Manually setting the interface mentioned immediately before the error log to admin-up, i.e. using the sonic-cli on the affected switch. For example, given the logs above, one would ssh onto the switch (let's call it s5248-01) and do:

admin@s5248-01:~$ sonic-cli
s5248-01# configure
s5248-01(config)# interface Ethernet 1
s5248-01(config-if-Ethernet1)# no shutdown

VPC local peering can cause the agent to fail if subinterfaces are not supported on the switch

As explained in the Architecture page, to workaround limitations in SONiC, a peering between two VPCs (or a VPC and an External) which are both attached to the peering switch is implemented over a pair of loopback interfaces. This workaround requires subinterface support on the switch where the peering is being instantiated. If the affected switch does not meet this requirement, the agent will fail to apply the desired configuration.

Diagnosing this issue

The applied generation of the affected agent reported by kubectl will not converge to the last desired generation. Additionally, the agent logs on the switch (accessible at /var/log/agent.log) will contain an error similar to the following one:

time=2025-02-04T13:37:58.796Z level=ERROR msg=Failed err="failed to run agent: failed to process agent config from k8s: failed to process agent config loaded from k8s: failed to apply actions: GNMI set request failed: gnmi set request failed: rpc error: code = InvalidArgument desc = SubInterfaces are not supported"

Known workarounds

Configure remote VPCPeering instead of local peering in any instance where both peering elements are locally attached and the target switch does not support subinterfaces. You can double-check whether your switch model meets this requirement by looking at the Switch Profiles Catalog entry for it.

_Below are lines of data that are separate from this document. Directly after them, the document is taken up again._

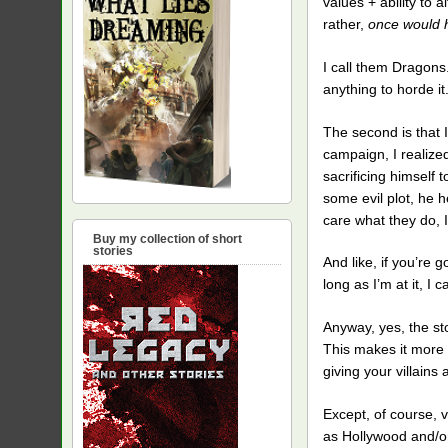
values + ability to al
rather,
once would 
I call them Dragons.
anything to horde 
The second is that I
campaign, I realize
sacrificing himself 
some evil plot, he he
care what they do, I
Buy my collection of short
stories
And like, if you’re g
long as I’m at it, I
Anyway, yes, the sto
This makes it more 
giving your villains
Except, of course, v
as Hollywood and/or 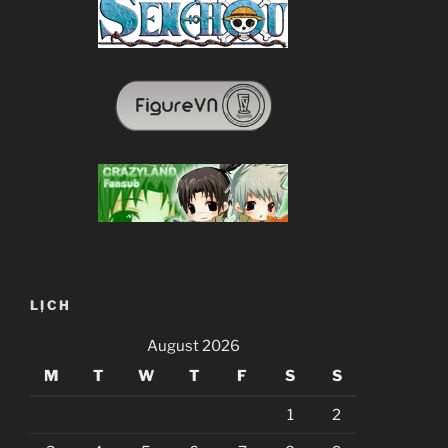
LỊCH
August 2026
M
T
W
T
F
S
S
1
2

External peering over a connection originating from an MCLAG switch can fail

When importing routes via External Peering over a connection originating from an MCLAG leaf switch, traffic from the peered VPC towards that prefix can be blackholed. This is due to a routing mismatch between the two MCLAG leaves, where only one switch learns the imported route. Packets hitting the "wrong" leaf will be dropped with a Destination Unreachable error.

Diagnosing this issue

No connectivity from the workload server(s) in the VPC towards the prefix routed via the external.

Known workarounds

Connect your externals to non-MCLAG switches instead.